AFDI has funded more than a dozen different ad campaigns, featuring at least two-dozen unique advertisements, in New York, Washington, D.C. and San Francisco since 2012. Fundraising efforts on Indiegogo show that AFDI need to raise tens of thousands of dollars for each campaign. A single batch of ads in New York City cost $70,000. Despite these high costs, in 2013 alone, Geller made $210,870 from AFDI.
It is unclear where all of AFDI’s money comes from — they say their funds are donated by “supporters,” and their websites do offer the option for readers to contribute money through PayPal.
How a Muslim YMCA Became a “Monument to Terror”
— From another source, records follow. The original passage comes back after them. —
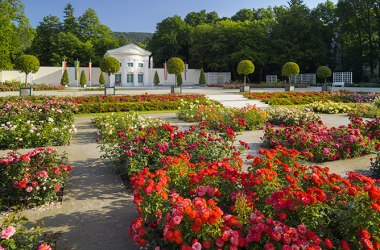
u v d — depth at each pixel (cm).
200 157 589
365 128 877
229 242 285
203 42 4859
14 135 827
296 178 403
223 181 394
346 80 3756
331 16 4497
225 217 299
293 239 276
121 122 953
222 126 1031
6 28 3366
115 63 2675
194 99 1747
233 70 4838
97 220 438
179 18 5506
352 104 1683
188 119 1254
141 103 1577
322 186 371
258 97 2052
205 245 276
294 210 310
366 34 4131
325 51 4203
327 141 724
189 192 401
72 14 5497
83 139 942
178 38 5425
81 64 4981
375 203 294
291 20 4334
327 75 3128
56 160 544
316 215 302
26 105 1102
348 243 295
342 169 659
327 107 1558
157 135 692
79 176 611
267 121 1194
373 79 3775
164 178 377
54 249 365
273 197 321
While the ad campaign is AFDI’s most visible product, the organization has supported other controversial efforts. Soon after it was founded, AFDI was able to prompt a national discussion around what Geller dubbed the “Ground Zero Mosque” in the summer of 2010.
AFDI and SIOA held rallies and town halls to oppose the construction of an Islamic community center called Park 51. These efforts drew national media attention and Geller appeared on CNN. The controversy got so big that major American polling organizations surveyed Americans on their opinions of the center. A majority of those polled, who would likely never have known about Park 51 if it wasn’t for AFDI’s efforts, responded that they “opposed” the mosque.
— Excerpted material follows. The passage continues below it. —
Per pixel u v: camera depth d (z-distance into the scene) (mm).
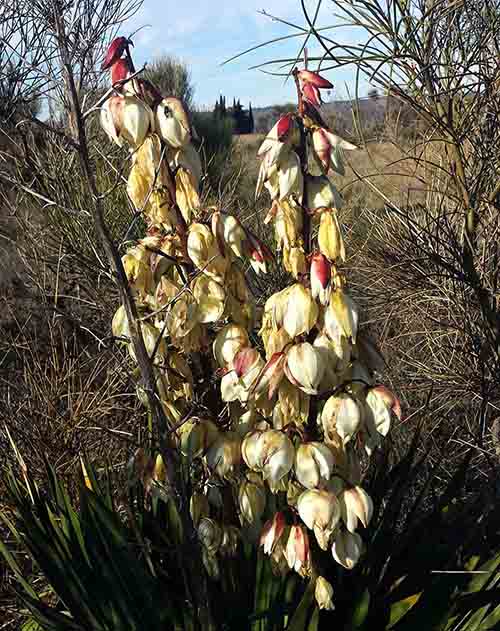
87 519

Supporting “Anti-Sharia” Legislation
AFDI is also intimately tied to the two-dozen “anti-sharia” bills that were introduced in American state courts. AFDI’s lawyer, David Yerushalmi, who has represented AFDI in lawsuits against metropolitan transit entities that didn’t want to run the Islamophobia ads, drafted the model legislation “American Law for American Courts,” which would outlaw “sharia” or “foreign law” in states. This campaign was a solution in search of a problem: the constitution is the law of the land in the United States, and there have been no efforts by Muslims to impose any sort of religious law on other Americans.
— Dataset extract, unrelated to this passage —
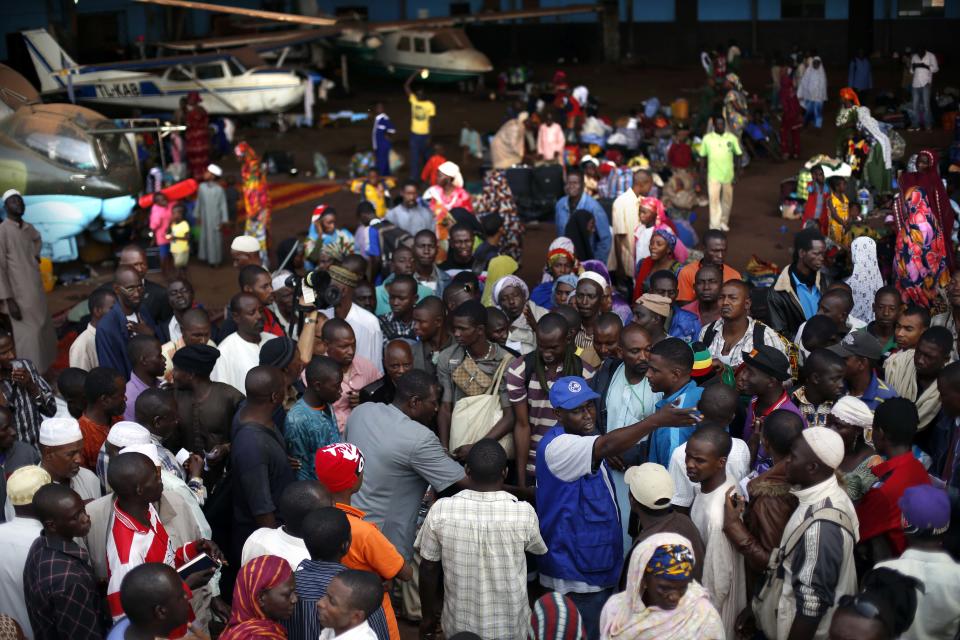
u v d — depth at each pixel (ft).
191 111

Geller and Spencer were big supporters of these bills, which passed in several states, and their rhetoric—about “stealth jihad” and “creeping sharia”—convinced many Americans of the law’s necessity.
From Charlie Hebdo to Garland
AFDI organized multiple events in the wake of the massacre at Charlie Hebdo in France. On January 17, 2015, AFDI organized a “Free Speech Rally” in Garland, Texas down the street from an Islamic conference called “Stand With the Prophet Against Terror and Hate.” Thousands attended the protest with signs and t-shirts expressing disdain for Islam. Spencer spoke to the raucous crowd, claiming that the Muslims at the conference have “exactly the same goal” as those who murdered the cartoonists in France. “What you have across the street,” he said, “is the soft side of the Charlie Hebdo massacre.”
On May 3, 2015, AFDI held another event in Garland: the “Muhammad Art Exhibit & Contest.” Drawing a few hundred attendees, the event received national attention after two gunmen shot at the convention center. Participants submitted artwork of Islam’s last prophet, Muhammad, portraying him in crude and lewd caricatures, many of which can be seen on AFDI’s Facebook page. The winning cartoon was drawn by Bosch Fawstin, a cartoonist with a long history of Islamophobic artwork, including an American protagonist named “Pigman,” the “counter-jihad superhero.” Geert Wilders, the Dutch politician who has called for bans on the Qur’an, mosques, and headscarves, was the event’s keynote speaker.